The group communication engine for Group Replication (XCom, a Paxos variant) includes a cache for messages (and their metadata) exchanged between the group members as a part of the consensus protocol. Among other functions, the message cache is used for recovery of missed messages by members that reconnect with the group after a period where they were unable to communicate with the other group members.
A cache size limit can be set for XCom's message cache using the
group_replication_message_cache_size
system variable. If the cache size limit is reached, XCom removes
the oldest entries that have been decided and delivered. The same
cache size limit should be set on all group members, because an
unreachable member that is attempting to reconnect selects any
other member at random for recovery of missed messages. The same
messages should therefore be available in each member's cache.
Ensure that sufficient memory is available on your system for your
chosen cache size limit, considering the size of MySQL Server's
other caches and object pools. Note that the limit set using
group_replication_message_cache_size
applies only to the data stored in the cache, and the cache
structures require an additional 50 MB of memory.
When choosing the value for
group_replication_message_cache_size
,
do so with regard to the expected volume of messages in the period
before a member is expelled. The length of this period is
controlled by the
group_replication_member_expel_timeout
system variable, which determines the waiting period (up to an
hour) that is allowed in addition to the
initial 5-second detection period for members to return to the
group rather than being expelled. The timeout defaults to 5
seconds, so by default a member is not expelled until it has been
absent for at least 10 seconds.

§ **Prompt a**: Repeat the stretch of the XCom message cache passage from "Ensure that sufficient" through "MB of memory.", word for word.

§ **Data provided**:
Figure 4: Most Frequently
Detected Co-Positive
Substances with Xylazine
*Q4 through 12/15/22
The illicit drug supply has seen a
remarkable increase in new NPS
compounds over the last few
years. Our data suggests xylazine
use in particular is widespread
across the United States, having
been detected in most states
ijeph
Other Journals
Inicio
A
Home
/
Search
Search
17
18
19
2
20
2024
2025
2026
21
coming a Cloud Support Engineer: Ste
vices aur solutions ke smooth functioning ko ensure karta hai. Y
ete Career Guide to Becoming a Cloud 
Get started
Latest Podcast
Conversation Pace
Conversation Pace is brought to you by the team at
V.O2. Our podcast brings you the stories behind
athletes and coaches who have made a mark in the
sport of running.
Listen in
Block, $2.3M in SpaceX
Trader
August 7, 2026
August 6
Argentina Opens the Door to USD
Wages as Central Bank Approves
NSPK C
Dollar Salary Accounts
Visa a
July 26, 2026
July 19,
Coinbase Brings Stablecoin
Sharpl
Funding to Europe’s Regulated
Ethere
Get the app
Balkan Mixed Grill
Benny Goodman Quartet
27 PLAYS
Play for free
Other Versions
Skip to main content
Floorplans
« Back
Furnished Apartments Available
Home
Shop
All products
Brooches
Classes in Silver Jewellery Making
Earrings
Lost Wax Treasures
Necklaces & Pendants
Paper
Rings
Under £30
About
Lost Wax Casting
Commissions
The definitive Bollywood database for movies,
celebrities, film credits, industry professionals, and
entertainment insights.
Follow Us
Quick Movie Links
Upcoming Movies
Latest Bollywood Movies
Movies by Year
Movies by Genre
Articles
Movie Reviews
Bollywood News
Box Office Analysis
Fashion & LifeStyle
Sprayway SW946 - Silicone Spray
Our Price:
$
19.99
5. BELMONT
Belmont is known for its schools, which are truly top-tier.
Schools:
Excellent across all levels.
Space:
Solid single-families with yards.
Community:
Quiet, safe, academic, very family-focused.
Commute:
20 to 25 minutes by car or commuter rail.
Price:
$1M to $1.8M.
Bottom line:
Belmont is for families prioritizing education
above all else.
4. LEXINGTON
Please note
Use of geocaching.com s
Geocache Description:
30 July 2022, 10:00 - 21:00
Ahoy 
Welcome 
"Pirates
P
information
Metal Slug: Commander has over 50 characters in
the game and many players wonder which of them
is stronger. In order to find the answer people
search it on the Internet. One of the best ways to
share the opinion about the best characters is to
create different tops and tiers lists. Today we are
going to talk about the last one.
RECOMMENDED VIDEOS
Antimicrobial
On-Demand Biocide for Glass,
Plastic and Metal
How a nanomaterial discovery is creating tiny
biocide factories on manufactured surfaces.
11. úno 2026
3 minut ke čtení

§ **Prompt b**: Format the stretch of the listing from its first line through the line containing "coming a Cloud Support Engineer: Ste" as a JSON list of strings, with one string per line. Leave out blank lines.

§ **Response area a**:
Ensure that sufficient memory is available on your system for your
chosen cache size limit, considering the size of MySQL Server's
other caches and object pools. Note that the limit set using
group_replication_message_cache_size
applies only to the data stored in the cache, and the cache
structures require an additional 50 MB of memory.

§ **Response area b**:
[
  "Figure 4: Most Frequently",
  "Detected Co-Positive",
  "Substances with Xylazine",
  "*Q4 through 12/15/22",
  "The illicit drug supply has seen a",
  "remarkable increase in new NPS",
  "compounds over the last few",
  "years. Our data suggests xylazine",
  "use in particular is widespread",
  "across the United States, having",
  "been detected in most states",
  "ijeph",
  "Other Journals",
  "Inicio",
  "A",
  "Home",
  "/",
  "Search",
  "Search",
  "17",
  "18",
  "19",
  "2",
  "20",
  "2024",
  "2025",
  "2026",
  "21",
  "coming a Cloud Support Engineer: Ste"
]